# Failed Foundation Inspection



## JGM853 (Sep 10, 2019)

I have a safety concern regarding an accessory building under construction on my neighbors property. I live in OKC, OK and my neighbor poured what I thought to be a patio late 2018. A few months later he began erecting a 30x40 metal shop building on the slab. There was no footing or piers poured. The building just sets on the approximately 3 to 4" concreted slab. 
  I checked public records and found out that the "Foundation" was rejected by the city. However, permission to erect was granted. I contacted local code enforcement about why the building was allowed on a rejected foundation. I was told that my neighbor had to provide a certification from a licensed engineer stating the slab was built to code and that the city is still waiting on him to obtain the document. Is it normal for construction to be allowed even though the foundation inspection was rejected?


----------



## cda (Sep 10, 2019)

Welcome.

Well, will let other add answers,

But especially at someones house, the city is not going to stand there and watch if someone builds something.

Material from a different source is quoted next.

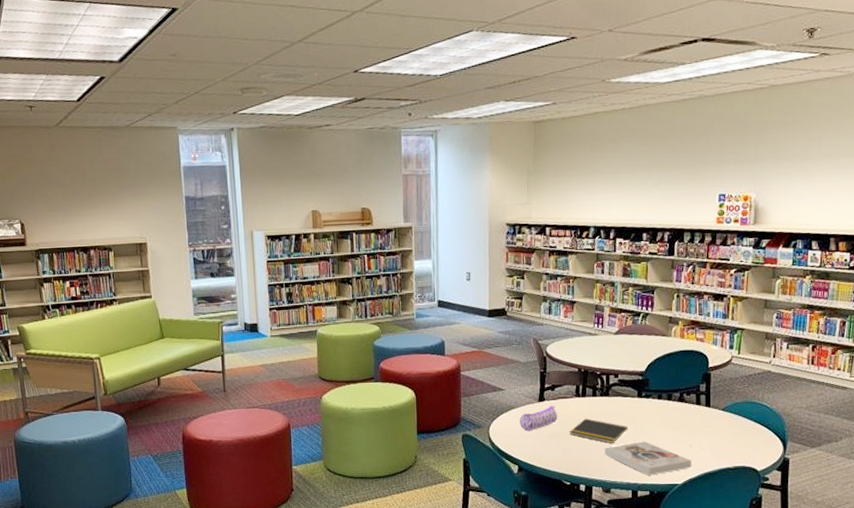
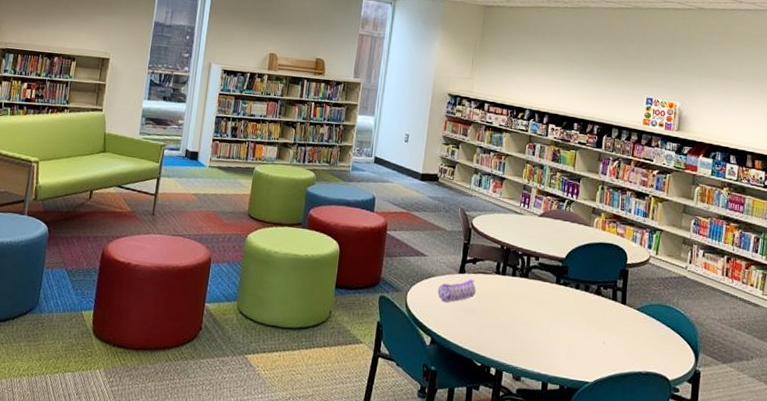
notepad: present [569,418,628,443] -> none [485,297,544,328]
book: present [604,441,692,476] -> none [518,330,604,369]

They probably should have issued a stop work notice, till the foundation was approved.

You might keep making phone calls up the city line, till you find someone that will listen to you.

Also, contact the council person for you area and ask them to look into it.

Not being a structural person, what was poured might be all that is needed. Just have to find someone that says that.


----------



## HForester (Sep 10, 2019)

IF the building is properly anchored to the slab (and that if a big IF),, is that enough to resist wind load to keep the building from blowing into your yard?  Chances are that the metal building isn't heavy enough to cause a compression failure of the slab edges. But what about the anchoring for wind load?  I think that is what the issue might be.


----------



## Rick18071 (Sep 10, 2019)

I would have stopped the job but it's up to the inspector. Inspectors will approve a engineers letter if the engineer can prove that it complies with code. If the engineer can't then they might need to start over. .


----------



## JGM853 (Sep 10, 2019)

Thanks for the replies. The design on file with the city, which was created four months after the slab was poured, it specifies piers every 10 foot around the perimeter to meet the 115 mph wind load rating. There are no piers and the building was built in the middle of the slab. The edges of the slab are 10 foot from the building walls. I don't understand how water can be kept out with all the leveled concrete surface around the walls.


----------



## TheCommish (Sep 10, 2019)

Leave the City Council out of the issue until you have a reasonable and clam discussion with the building department and get all facts. Then give the  building department a reasonable amount of time to respond. One thing that building  departments dislike are calls from the upper ups when they have not had time to investigate the issue and  work the process as prescribed. Think of some one going  to your boss and complaining with out them coming to you first.


----------



## ADAguy (Sep 11, 2019)

What is the height of this building?
Is it allowed in your zone?
Is it being used for a commercial purpose?


----------



## JGM853 (Sep 11, 2019)

It is a residential building with no commercial use. The walls are 12' tall. A 30x40 accessory building is allowed.


----------



## ADAguy (Sep 11, 2019)

In your area wind load would be a big concern, or fracking quakes?


----------



## cda (Sep 11, 2019)

There is no wind in Oklahoma


----------